=== DATA FOR THE TASK ===
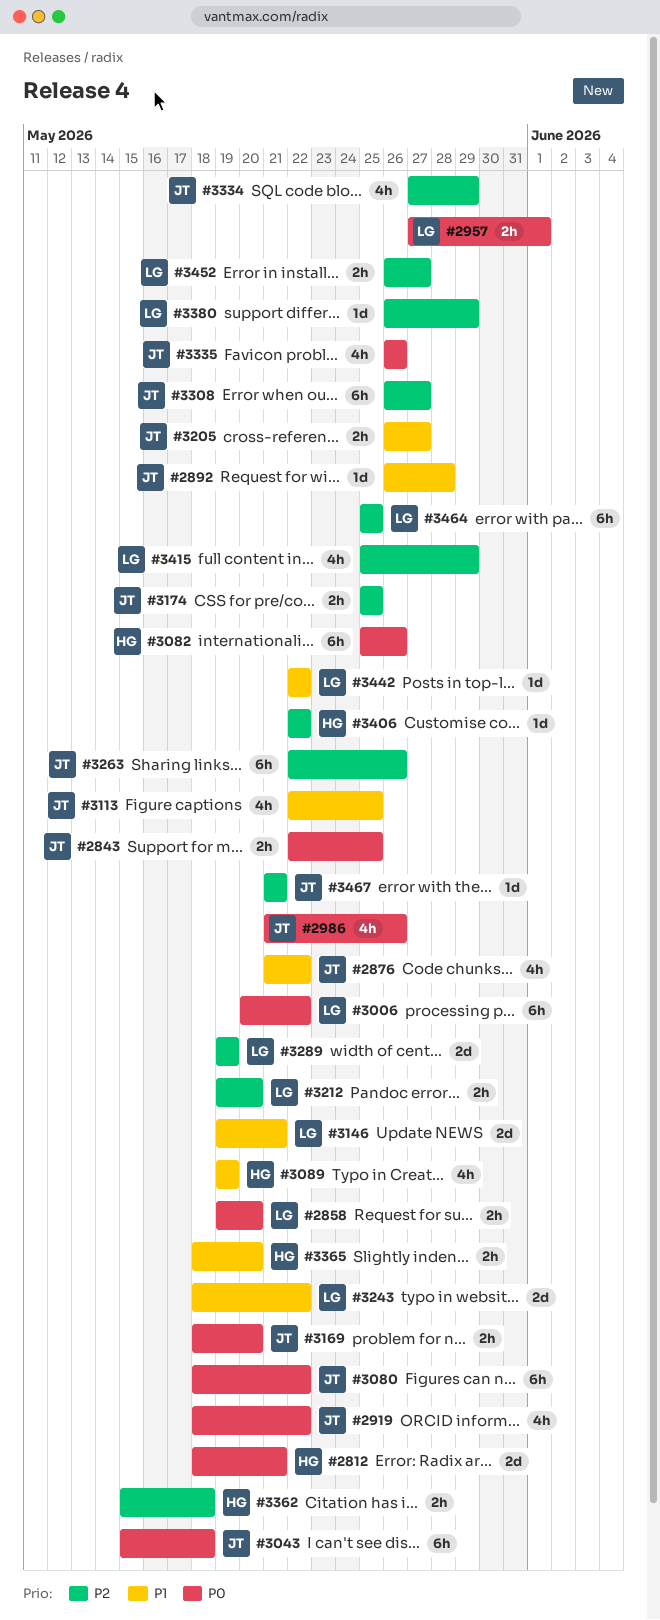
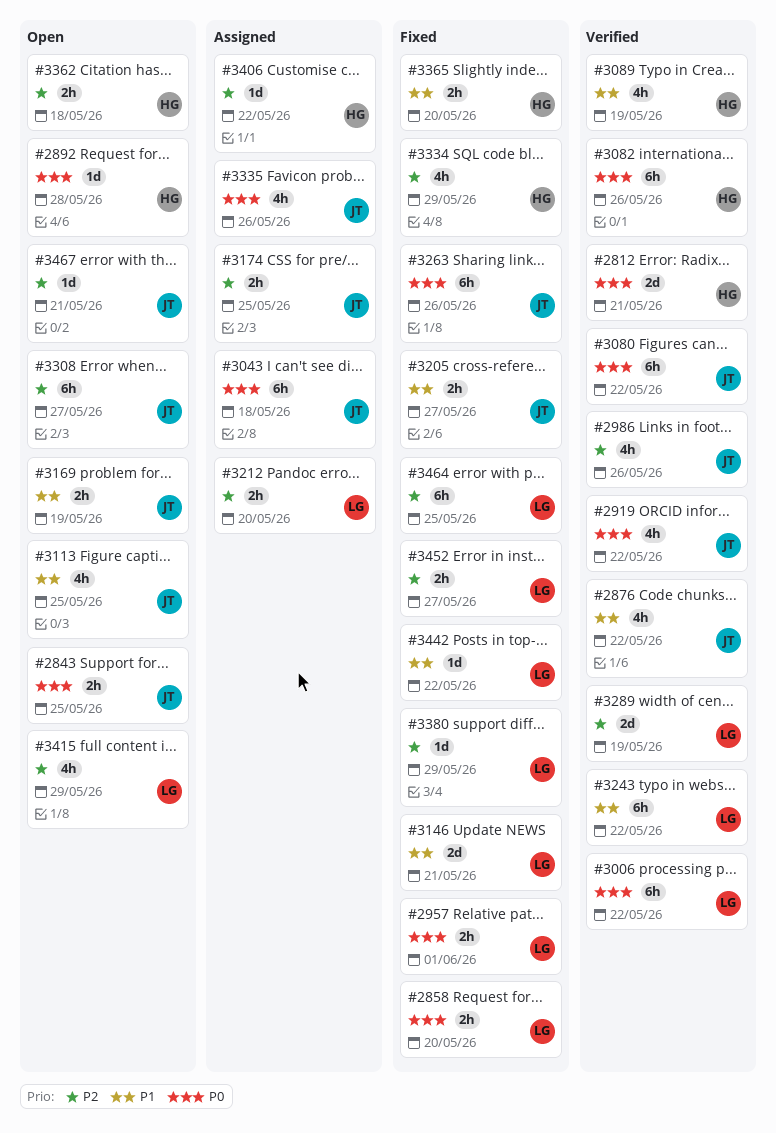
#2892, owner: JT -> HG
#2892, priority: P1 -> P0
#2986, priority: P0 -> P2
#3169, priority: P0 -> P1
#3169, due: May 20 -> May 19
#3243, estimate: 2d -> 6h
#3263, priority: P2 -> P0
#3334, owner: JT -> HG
===
INSTRUCTIONS TO FOLLOW: Your answer must restate the entries word for word and contain no pictures.

YOUR RESPONSE:
#2892, owner: JT -> HG
#2892, priority: P1 -> P0
#2986, priority: P0 -> P2
#3169, priority: P0 -> P1
#3169, due: May 20 -> May 19
#3243, estimate: 2d -> 6h
#3263, priority: P2 -> P0
#3334, owner: JT -> HG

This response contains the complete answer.